April 27, 2001
Scholastic golf in Delaware may change its rules for competition, thanks to increased participation by girls in the Henlopen Conference and statewide.
The Board of Directors of the Delaware Secondary School Athletic Association (DSSAA) will meet May 10, 2001 to discuss a proposal from the Henlopen Conference.
The conference requests that girls on the golf teams be allowed to hit from the front tees, instead of the intermediate tees that all players now must use.
Bud Hitchens, the athletic director for Cape Henlopen School District, said the matter went up to the DSSAA after a parent of one of the conference’s girl players asked about the tee box requirement. “For at least some of the competitions, apparently, girls were playing from the front tees. They wanted to know how it would be handled at the conference and state tournaments,” Hitchens explained. “Back when the state tournament was basically open to all teams, it wasn’t that big a deal, but now that there are restrictions on who can play, the issue needed to be dealt with.”
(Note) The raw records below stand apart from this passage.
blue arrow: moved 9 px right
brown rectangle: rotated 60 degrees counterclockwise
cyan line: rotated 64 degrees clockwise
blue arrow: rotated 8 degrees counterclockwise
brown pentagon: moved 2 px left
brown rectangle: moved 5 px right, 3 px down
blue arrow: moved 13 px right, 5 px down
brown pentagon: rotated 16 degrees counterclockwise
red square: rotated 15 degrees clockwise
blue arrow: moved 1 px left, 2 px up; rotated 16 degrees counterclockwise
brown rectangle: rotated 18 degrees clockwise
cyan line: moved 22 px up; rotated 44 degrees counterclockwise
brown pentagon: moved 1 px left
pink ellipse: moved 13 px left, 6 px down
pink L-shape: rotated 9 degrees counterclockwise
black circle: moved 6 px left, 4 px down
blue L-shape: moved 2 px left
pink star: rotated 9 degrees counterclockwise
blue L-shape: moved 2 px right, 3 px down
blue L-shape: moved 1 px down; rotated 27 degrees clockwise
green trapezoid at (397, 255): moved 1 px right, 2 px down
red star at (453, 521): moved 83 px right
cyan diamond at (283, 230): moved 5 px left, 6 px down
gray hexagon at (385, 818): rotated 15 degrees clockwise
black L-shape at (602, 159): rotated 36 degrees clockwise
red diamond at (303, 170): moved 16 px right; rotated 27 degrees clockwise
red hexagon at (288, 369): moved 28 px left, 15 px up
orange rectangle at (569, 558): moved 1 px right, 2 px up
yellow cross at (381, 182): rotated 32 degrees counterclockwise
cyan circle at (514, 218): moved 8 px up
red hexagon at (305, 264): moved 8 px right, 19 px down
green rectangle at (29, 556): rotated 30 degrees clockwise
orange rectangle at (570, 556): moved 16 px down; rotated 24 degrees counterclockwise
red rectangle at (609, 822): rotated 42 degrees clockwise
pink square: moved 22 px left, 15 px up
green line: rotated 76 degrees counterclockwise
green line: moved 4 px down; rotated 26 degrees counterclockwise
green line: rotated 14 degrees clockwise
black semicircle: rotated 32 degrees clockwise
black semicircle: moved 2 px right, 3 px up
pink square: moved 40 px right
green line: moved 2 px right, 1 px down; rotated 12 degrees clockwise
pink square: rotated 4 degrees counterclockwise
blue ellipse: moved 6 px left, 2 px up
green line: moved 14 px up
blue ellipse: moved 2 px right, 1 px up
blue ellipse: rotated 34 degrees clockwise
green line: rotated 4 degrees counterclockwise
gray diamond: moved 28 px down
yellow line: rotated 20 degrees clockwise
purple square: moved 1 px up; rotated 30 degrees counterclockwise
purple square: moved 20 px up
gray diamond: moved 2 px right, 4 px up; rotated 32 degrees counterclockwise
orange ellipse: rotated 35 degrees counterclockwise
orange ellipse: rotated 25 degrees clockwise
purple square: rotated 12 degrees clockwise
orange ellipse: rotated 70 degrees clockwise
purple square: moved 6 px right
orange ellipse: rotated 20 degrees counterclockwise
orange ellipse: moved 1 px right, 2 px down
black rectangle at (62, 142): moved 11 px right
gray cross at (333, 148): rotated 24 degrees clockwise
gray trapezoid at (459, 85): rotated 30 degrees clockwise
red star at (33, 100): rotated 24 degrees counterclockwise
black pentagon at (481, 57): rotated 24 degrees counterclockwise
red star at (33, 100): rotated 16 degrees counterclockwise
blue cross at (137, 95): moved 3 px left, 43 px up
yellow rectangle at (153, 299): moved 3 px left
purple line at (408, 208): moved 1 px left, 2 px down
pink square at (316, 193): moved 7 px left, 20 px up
As Hitchens noted, the state tournament is a limited field team event. Nonetheless, tournament rules also permit 24 individual golfers to participate, whose school teams fail to qualify. That rule helps keep good golfers involved in the sport, even when their school’s overall talent pool is a bit thin.
Bob DePew, Executive Director of the DSSAA, said he didn’t know about the apparent past practice in the Henlopen Conference until he was contacted. He then wrote a memorandum to the scholastic athletic directors and golf coaches on April 9.
DePew’s memo noted that DSSAA bylaws follow USGA rules, except as modified by the Board of Directors. DePew contacted David Donnelly, the USGA’s Manager of Competitions. Donnelly confirmed that all players in USGA scratch competitions must hit from the same tees.
Therefore, DePew wrote, “[M]ale and female participants are expected to hit from the intermediate tees during regular season matches, the qualifying tournaments, and the state tournament. Neither a conference nor two opposing schools may permit female participants to hit from the front tees until the Board of Directors approves such a change.”
DePew estimated about 20 to 30 girls play scholastic golf each year statewide. A school may have one or two players (such as Cape’s Christina Wagamon and Shannon Prettyman), but no Delaware high school has enough participants to field separate girls’ golf teams. “There will probably be girls’ teams eventually, but not yet,” DePew said.
Donnelly said the reason for the same-tee-box rule is that the tournaments are based on gross scores without handicaps. “With the USGA’s slope and course rating system, a handicapped contest can easily be held using different tee boxes. For scratch competitions, however, such as the U.S. Open, the rules are that all golfers compete under the same conditions. For example, women aren’t literally prohibited from playing in the Open, but of course the playing conditions make it very difficult to qualify.”
Dave Frederick, the Cape Gazette’s chief sports guru, noted that several years ago the same issue applied to girls’ track in Delaware. “The girls had to meet the state championship standards to be able to compete, so it was really hard for them until they had separate girls’ teams, with their own qualifications for the championships.”
One potential compromise could be to hold unofficial girls’ conference and state tournaments, using the same tees as the boys, so that the girls’ scores can possibly count for their school in the official event. Player qualifications for the girls’ event could be based on the individual player standards now used for the state tournament.
Adding a dozen or so girl golfers to these limited field events shouldn’t be too burdensome. It might help promote girls’ golf, and increase participation to the point that separate girls’ teams become a reality in Delaware.
The Cape Henlopen golf team continued its winning ways after spring break, with a 158-190 victory over Caesar Rodney on April 24 at Rehoboth Beach Country Club.
Tyler Witman took medalist honors with a par 36 score. J.J. Oakley followed with a 39, with Mark Johnson’s 40 and Adam Talley’s 43 completing the scoring for the Vikings. The team next travels to Sussex Pines Country Club to play Sussex Central on April 26.